Dr. David Grande: Well, again, I’m actually not a legal expert by any means. But in talking to a lot of the folks that we did, I mean certainly the European Union has blazed a trail in this space. You know some of the people we interviewed who are really experts on international law and policy in this space talked about how the US really stands out in the world by taking this very sector-specific approach to privacy. So we have HIPAA, right, and we have GINA that protects genetic information. There is no place in the US federal government where anyone’s thinking about these issues across the economy.
You know, we’ve got people who think about health privacy at the Department of Health and Human Services, but it’s not the Department of Health and Human Services that can ultimately address this issue. And I think a lot of other countries around the world do specifically have privacy officers, agencies and whatnot to really come up with a more holistic way to think about these issues. Because we’ve moved far past, as I mentioned earlier, the idea that like health privacy can all be addressed through a health agency because it really is ubiquitous now.

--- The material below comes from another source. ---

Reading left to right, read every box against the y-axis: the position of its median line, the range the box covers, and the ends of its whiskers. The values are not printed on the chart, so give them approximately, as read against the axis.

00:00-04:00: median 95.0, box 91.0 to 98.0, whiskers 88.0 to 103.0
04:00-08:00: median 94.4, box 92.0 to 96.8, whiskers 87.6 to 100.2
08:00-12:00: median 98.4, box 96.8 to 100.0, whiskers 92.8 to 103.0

And I think for many people and I think a lot of consumers — I don’t know this for sure — but I think if you asked them and said, “What do you worry more about, like, the privacy of the last blood pressure reading in your doctor’s visit or the social media posts and whether they reveal something about your mood?” And I think people would be more worried about their social media posts and their mood and people using that information in ways that they would rather not. So we have a lot to learn from the EU. I think we’re still seeing how that it’s relatively new, seeing how it’s going to play out in terms of the behavior of these companies. But we certainly need to start taking a similar direction here in the US.

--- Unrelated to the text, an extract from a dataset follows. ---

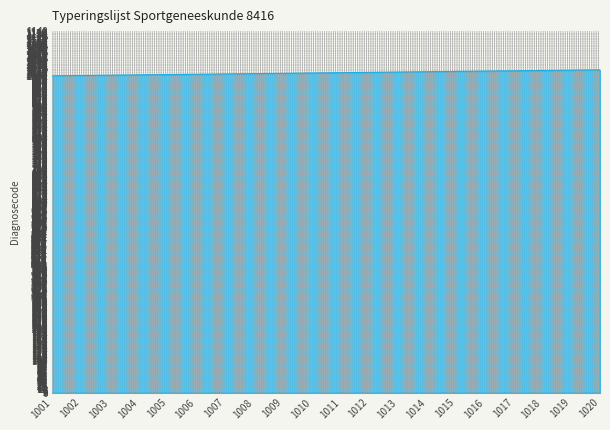

What is the ratio of the value at 1017 to the value at 1002?

1.0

Joe Elia: And speaking of behaviors have you modified any of your own behaviors over time? Have you thrown away your GPS or your cell phone? Or have you stopped using Netflix or Amazon or going to Whole Foods?

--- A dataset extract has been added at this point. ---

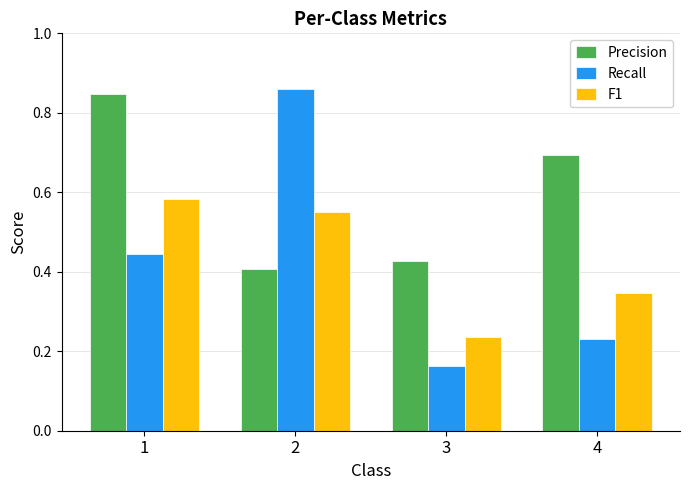

Is it true that Precision equals 0.2 at 2?

False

Dr. David Grande: I’ve tried. But I go back to my earlier point, which is it’s become almost impossible to be a modern day consumer and not leave these footprints behind. Even if you think about the basics of using a smartphone these days, God forbid you turn off all this functionality. Your phone’s going to tell you pretty much every day that you know you need to turn this thing back on or it won’t work properly. You know it’s like do you want to allow it once? Do you want to allow it always? And then when you know you allow it once is it really once? Is the app still operating in the background? You really have to become a computer scientist now to even interpret what you’re saying yes or no to anymore. And I think it’s asking a lot of consumers, but I’ve tried. I certainly have tried, but it’s a frustrating endeavor.
Joe Elia: Well, I want to thank you, Dr. Grande, for talking about your work with me today.
Dr. David Grande: Oh, absolutely, my pleasure.
Joe Elia: That was our 270th podcast. They’re all available free at podcasts.jwatch.org. We come to you from the NEJM Group and our executive producer is Kristin Kelley. I’m Joe Elia. Thanks for listening.